= Ignazio Cirri =

Italian organist and composer

Ignazio Cirri or Giacomo Matteo Ignazio Cirri (20 September 1711 - 13 July 1787) was an Italian organist and composer in the 18th century. He was the brother of composer Giovanni Battista Cirri and the father of composer and violoncellist Giovanni Battista Cirri (born 1740). He was born and died in Forlì (current Emilia-Romagna). He was a friend of Giovanni Battista Martini, who had a portrait of Ignazio Cirri among his valuable men's portraits.
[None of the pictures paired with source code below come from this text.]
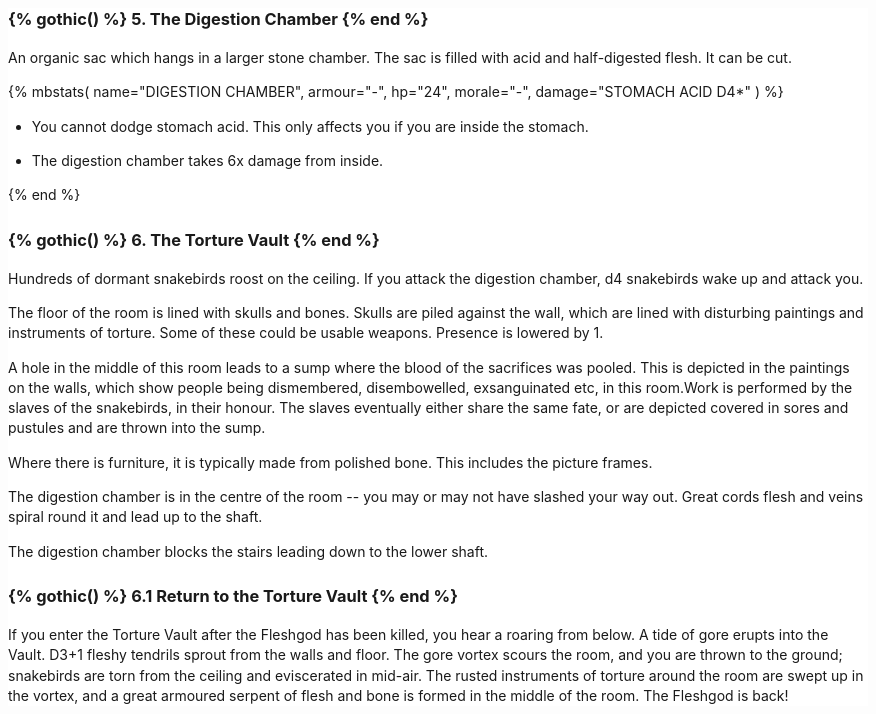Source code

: ### {% gothic() %} 5. The Digestion Chamber {% end %}

An organic sac which hangs in a larger stone chamber. The sac is filled
with acid and half-digested flesh. It can be cut.

{% mbstats(
    name="DIGESTION CHAMBER", 
    armour="-", 
    hp="24", 
    morale="-",
    damage="STOMACH ACID D4*"
) %}
* You cannot dodge stomach acid. This only affects you if 
  you are inside the stomach.
+ The digestion chamber takes 6x damage from inside.

{% end %}

### {% gothic() %} 6. The Torture Vault {% end %}

Hundreds of dormant snakebirds roost on the ceiling. If you attack the
digestion chamber, d4 snakebirds wake up and attack you.

The floor of the room is lined with skulls and bones. Skulls are piled
against the wall, which are lined with disturbing paintings and
instruments of torture. Some of these could be usable weapons. Presence
is lowered by 1.

A hole in the middle of this room leads to a sump where the blood of the
sacrifices was pooled. This is depicted in the paintings on the walls,
which show people being dismembered, disembowelled, exsanguinated etc,
in this room.Work is performed by the slaves of the snakebirds, in their
honour. The slaves eventually either share the same fate, or are
depicted covered in sores and pustules and are thrown into the sump.

Where there is furniture, it is typically made from polished bone. This
includes the picture frames.

The digestion chamber is in the centre of the room -- you may or may not
have slashed your way out. Great cords flesh and veins spiral round it
and lead up to the shaft.

The digestion chamber blocks the stairs leading down to the lower shaft.

### {% gothic() %} 6.1 Return to the Torture Vault {% end %}

If you enter the Torture Vault after the Fleshgod has been killed, you
hear a roaring from below. A tide of gore erupts into the Vault. D3+1
fleshy tendrils sprout from the walls and floor. The gore vortex scours
the room, and you are thrown to the ground; snakebirds are torn from the
ceiling and eviscerated in mid-air. The rusted instruments of torture
around the room are swept up in the vortex, and a great armoured serpent
of flesh and bone is formed in the middle of the room. The Fleshgod is
back!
In 1759, he became Maestro di cappella in the Cathedral of Forlì and he was admitted in the Philharmonic Academy of Bologna.

==Published works==
- Twelve Sonatas for Organ, Op. 1, published in London
- Six Sonatas for the Harpsichord with an accompaniment for a Violin, Op. 2, also published in London.
Many other works remain unpublished; the manuscripts are kept in the archive of the Cathedral of Forlì.

==Discs==
- Ignazio Cirri, Dodici Sonate per l'Organo, played by Andrea Macinanti and Francesco Tasini; organs by Gaetano Callido in the Cathedral of Forlì, La Bottega Discantica, 1997.
- Ignazio Cirri, "Sei Sonate per clavicembalo con accompagnamento di violino", Ensemble Sezione Aurea, Luca Giardini violin, Filippo Pantieri harpsichord, Passacaille 2018.